Saying he's underwhelmed by Metra's handling of the extreme weather last week, RTA Chairman John Gates asked staff to scrutinize the agency's performance and see if penalties are merited for contractors Union Pacific and BNSF railways.
Gates had criticism for both the CTA and Metra at a Wednesday meeting, saying he was "very concerned about Metra and the CTA's reponse" to the so-called "polar vortex," and inconveniences to riders.
Metra has been under fire for multiple delays and cancellations.
The review, which is not an official audit, will also include research into Metra's contracts with two major railroads, Union Pacific and BNSF. UP stranded passengers for about 40 minutes in below-zero temperatures Jan. 6 at an unheated station in Chicago when administrators decided to turn an outbound Northwest Line train into an express to Crystal Lake.
Meanwhile, BNSF riders suffered through myriad delays that continued into this week.
Metra Interim CEO Don Orseno apologized Tuesday for the problems and blamed the majority of issues on ice and snow getting into switches, which take time to manually clear.
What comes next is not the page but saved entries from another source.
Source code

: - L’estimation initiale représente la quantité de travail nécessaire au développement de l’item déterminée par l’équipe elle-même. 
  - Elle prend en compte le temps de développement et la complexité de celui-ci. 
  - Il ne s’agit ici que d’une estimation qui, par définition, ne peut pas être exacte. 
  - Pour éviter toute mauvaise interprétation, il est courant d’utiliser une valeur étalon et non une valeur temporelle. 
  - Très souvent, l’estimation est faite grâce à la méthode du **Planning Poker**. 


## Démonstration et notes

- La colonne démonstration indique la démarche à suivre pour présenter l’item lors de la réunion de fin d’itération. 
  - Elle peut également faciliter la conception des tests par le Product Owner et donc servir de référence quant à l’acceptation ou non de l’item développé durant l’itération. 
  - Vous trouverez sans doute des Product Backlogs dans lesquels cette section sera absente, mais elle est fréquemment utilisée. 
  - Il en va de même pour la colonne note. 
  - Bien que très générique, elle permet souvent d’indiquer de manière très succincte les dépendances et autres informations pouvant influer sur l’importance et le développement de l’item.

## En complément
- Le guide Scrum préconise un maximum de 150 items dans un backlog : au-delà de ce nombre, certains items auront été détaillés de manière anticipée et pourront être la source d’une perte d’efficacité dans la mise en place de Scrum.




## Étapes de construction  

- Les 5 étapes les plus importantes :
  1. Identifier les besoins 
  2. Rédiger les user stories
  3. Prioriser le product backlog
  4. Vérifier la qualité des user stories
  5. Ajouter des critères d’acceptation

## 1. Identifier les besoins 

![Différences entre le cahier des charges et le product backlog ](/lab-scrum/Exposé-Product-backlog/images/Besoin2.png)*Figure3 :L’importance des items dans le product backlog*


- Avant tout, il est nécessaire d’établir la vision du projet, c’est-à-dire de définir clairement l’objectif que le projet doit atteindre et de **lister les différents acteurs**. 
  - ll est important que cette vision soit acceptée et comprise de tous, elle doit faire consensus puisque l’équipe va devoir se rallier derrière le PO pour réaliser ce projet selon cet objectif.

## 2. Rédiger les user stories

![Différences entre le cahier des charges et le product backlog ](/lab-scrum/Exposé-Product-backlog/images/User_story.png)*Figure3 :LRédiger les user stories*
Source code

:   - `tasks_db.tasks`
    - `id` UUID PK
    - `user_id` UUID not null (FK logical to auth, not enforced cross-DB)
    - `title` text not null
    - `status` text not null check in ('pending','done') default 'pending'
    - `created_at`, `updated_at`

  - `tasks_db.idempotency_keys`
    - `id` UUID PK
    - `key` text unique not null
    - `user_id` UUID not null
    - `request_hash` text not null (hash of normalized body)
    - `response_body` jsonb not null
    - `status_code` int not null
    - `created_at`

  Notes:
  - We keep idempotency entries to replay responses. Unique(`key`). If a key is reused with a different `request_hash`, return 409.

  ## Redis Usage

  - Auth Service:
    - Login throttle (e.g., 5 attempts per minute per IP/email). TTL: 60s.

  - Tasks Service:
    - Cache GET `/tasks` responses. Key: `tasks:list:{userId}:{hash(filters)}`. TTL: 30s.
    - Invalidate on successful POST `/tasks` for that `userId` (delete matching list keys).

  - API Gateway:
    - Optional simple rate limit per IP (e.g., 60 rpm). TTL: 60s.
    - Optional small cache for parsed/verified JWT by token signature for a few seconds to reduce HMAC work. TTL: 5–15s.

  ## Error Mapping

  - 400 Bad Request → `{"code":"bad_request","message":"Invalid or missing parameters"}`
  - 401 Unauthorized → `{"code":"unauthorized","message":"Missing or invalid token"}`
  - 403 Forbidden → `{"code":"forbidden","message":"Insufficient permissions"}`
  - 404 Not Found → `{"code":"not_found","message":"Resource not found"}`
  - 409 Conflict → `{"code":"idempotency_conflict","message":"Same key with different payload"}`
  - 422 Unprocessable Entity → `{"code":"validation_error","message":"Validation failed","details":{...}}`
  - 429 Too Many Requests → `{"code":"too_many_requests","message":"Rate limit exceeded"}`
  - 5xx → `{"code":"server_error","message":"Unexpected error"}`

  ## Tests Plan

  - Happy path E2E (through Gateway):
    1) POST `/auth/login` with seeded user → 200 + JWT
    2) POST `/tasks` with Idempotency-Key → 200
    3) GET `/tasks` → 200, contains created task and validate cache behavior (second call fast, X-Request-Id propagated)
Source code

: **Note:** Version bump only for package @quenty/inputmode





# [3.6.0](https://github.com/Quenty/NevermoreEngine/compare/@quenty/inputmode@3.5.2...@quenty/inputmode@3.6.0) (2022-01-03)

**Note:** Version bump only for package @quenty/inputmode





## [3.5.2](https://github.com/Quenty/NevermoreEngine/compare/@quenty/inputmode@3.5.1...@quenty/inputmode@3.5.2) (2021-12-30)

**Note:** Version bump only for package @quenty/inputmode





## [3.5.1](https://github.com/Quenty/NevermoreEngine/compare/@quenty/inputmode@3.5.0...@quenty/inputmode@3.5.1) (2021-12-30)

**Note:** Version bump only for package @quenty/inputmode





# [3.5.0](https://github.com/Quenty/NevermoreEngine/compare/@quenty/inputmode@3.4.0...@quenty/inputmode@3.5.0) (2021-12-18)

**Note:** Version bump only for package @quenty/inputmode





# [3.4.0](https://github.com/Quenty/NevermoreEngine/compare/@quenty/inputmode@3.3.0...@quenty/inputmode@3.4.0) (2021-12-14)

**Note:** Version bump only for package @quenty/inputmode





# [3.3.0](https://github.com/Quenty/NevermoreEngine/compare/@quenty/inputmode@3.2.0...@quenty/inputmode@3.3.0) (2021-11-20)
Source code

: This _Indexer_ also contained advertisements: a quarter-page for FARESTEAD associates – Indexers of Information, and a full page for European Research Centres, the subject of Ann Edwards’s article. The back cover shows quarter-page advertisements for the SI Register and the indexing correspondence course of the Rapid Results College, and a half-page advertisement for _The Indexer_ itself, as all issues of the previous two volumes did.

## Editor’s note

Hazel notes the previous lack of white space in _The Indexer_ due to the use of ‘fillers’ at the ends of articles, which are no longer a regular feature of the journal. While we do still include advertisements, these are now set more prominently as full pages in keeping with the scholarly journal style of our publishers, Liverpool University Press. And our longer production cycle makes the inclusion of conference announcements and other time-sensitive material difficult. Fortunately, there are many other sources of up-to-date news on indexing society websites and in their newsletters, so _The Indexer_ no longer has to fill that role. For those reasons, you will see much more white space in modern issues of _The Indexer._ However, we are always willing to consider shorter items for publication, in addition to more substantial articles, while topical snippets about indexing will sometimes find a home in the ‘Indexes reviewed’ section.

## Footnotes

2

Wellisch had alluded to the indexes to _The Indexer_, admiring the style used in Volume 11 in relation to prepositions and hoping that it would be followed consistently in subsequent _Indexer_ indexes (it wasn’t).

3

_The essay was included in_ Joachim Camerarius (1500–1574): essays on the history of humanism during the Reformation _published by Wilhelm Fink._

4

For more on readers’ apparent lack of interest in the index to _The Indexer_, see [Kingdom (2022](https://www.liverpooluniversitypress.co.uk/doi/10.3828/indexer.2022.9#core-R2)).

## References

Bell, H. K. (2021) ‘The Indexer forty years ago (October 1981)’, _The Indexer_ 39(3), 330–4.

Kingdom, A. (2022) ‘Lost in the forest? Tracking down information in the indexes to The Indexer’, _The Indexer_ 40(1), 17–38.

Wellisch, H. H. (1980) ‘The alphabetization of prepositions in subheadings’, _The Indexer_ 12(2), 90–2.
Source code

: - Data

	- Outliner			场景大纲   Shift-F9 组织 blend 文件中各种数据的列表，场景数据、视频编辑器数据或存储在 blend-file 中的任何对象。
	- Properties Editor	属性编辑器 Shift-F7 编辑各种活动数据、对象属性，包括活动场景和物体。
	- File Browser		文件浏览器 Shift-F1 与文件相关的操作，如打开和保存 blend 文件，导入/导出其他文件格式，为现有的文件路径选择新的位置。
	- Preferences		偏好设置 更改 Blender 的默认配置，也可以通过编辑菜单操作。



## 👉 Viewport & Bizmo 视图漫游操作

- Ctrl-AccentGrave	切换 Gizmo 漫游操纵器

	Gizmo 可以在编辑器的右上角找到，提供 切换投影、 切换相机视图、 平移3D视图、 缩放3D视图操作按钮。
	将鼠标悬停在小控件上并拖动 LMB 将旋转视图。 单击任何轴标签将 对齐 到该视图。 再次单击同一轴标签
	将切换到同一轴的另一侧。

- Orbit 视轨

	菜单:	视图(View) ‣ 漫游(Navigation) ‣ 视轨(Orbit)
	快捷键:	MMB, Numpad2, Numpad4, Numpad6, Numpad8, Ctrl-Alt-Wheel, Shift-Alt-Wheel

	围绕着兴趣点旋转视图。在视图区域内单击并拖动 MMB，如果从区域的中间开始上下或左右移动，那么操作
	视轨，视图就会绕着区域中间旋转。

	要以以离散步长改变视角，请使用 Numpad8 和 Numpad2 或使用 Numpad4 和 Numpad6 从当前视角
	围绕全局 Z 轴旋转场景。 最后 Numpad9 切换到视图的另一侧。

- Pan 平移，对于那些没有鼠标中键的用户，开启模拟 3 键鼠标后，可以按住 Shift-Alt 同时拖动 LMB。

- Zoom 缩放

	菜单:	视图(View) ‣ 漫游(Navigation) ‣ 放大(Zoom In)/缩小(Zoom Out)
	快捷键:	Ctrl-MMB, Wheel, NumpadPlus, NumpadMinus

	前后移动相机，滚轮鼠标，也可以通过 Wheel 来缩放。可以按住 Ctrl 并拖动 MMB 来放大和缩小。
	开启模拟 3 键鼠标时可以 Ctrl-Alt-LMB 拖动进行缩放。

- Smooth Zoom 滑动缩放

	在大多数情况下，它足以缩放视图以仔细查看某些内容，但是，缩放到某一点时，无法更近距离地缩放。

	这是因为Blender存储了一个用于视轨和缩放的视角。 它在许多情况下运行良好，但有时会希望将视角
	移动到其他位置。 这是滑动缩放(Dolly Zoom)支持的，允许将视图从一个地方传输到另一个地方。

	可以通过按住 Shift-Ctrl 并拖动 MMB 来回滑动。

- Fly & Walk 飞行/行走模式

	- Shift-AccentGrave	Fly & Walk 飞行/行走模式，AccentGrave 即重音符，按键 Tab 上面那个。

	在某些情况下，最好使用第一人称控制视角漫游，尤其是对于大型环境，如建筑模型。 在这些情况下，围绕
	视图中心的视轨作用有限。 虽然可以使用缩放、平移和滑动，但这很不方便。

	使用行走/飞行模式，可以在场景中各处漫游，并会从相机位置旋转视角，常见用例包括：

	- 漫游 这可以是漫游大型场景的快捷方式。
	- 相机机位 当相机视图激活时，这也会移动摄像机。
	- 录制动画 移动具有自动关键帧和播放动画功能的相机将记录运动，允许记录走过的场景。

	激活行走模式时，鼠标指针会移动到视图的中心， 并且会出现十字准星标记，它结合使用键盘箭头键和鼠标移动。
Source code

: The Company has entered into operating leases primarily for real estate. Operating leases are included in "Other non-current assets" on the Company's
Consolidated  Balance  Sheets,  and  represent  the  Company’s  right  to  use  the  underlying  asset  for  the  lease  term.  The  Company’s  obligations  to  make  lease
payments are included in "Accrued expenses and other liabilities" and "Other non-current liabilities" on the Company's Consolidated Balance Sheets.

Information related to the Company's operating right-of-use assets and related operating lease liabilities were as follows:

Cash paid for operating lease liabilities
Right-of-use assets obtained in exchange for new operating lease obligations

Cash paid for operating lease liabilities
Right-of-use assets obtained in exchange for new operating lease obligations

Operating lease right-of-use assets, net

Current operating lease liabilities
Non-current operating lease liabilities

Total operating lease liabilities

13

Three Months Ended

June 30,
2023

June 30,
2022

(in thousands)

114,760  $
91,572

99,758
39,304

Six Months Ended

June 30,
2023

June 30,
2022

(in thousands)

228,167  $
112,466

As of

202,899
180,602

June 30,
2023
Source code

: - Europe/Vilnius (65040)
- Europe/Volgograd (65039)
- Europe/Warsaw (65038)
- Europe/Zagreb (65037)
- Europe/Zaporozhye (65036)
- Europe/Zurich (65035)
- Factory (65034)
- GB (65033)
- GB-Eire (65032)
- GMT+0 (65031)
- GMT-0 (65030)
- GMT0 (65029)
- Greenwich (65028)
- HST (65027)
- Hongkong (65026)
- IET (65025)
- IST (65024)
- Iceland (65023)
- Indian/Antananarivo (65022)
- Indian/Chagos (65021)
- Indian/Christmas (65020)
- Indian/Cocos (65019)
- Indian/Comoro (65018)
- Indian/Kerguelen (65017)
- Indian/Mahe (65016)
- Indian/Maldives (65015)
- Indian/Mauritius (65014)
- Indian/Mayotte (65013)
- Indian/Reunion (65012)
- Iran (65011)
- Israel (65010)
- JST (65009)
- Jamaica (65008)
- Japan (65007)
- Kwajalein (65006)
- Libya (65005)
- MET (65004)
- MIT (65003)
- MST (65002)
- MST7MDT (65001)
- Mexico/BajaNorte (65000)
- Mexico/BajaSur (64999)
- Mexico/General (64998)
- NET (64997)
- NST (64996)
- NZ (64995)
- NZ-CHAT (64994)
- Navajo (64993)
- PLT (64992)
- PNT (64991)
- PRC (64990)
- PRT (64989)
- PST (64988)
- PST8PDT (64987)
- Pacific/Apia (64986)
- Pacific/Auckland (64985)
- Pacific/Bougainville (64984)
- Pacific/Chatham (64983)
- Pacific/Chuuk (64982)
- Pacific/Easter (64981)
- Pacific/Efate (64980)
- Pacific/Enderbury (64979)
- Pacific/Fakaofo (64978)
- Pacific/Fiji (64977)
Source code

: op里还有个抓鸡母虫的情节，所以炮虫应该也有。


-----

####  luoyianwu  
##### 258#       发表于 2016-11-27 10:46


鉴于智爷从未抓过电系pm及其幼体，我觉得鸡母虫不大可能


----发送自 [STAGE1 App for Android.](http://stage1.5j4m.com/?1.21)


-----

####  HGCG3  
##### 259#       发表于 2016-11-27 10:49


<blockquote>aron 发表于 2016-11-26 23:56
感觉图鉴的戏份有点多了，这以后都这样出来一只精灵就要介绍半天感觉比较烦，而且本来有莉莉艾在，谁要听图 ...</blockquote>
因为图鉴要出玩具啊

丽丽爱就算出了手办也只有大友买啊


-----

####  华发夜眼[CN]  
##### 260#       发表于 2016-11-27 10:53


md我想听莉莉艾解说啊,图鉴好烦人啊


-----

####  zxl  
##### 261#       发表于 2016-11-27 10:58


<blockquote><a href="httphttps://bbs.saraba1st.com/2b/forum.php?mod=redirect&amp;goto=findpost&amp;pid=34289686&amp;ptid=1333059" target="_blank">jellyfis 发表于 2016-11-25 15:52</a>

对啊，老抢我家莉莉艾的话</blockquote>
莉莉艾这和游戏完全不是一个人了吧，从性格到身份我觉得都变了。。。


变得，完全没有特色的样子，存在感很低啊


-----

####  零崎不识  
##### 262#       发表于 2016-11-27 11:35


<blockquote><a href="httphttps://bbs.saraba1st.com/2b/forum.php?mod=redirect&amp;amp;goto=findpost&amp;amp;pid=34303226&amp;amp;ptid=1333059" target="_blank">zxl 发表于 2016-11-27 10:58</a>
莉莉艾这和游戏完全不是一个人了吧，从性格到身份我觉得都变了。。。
He is expected to appear before the RTA in February to recap Metra's response to the polar vortex, when temperatures dropped to 16 below zero.
Gates also called Metra's communication with riders "quite poor."
He noted the agency has more than $9 billion in capital needs over 10 years and suggested its leaders consider borrowing money to fix outdated equipment.
Meanwhile Union Pacific spokesman Mark Davis said via email the railway "apologizes for the recent equipment shortages on many of your rush hour trains and delays during the storms. Because of the recent storms, much of our equipment sustained weather damage and as a result is out of service and getting thoroughly repaired. We are doing everything to get the equipment in good working order so we may return to our normal operations on time and safely.
"Our operating team has been working with Metra's operating team to review train delays during the severe winter weather and determine what can be done to reduce or eliminate those delays."
Regarding borrowing, Metra doesn't have a sufficient cash stream to pay back the debt, spokesman Michael Gillis said.
"We will of course provide them with whatever information they seek," he added. "We had a meeting today that included top Metra management and the leaders from the engineering, mechanical and transportation departments for all our lines, including BNSF and UP. The purpose was to share things we did right and things we did wrong, so the next time we encounter similar issues we can do better."
CTA spokesman Brian Steele said the CTA performed well under stressful conditions.
"Unlike other commuter and intercity rail, CTA's trains and buses remained running 24/7 throughout the record cold," Steele said. On Jan. 6 and 7, "CTA provided about 4,200 rail trips and more than 36,000 bus trips. The vast majority of those were either on time or slightly delayed. While there were a handful of longer weather-related delays, service continued throughout the entire city. Trips weren't canceled, and customers were not stranded without options."
The Regional Transportation Authority is the oversight agency for Metra, Pace and the CTA.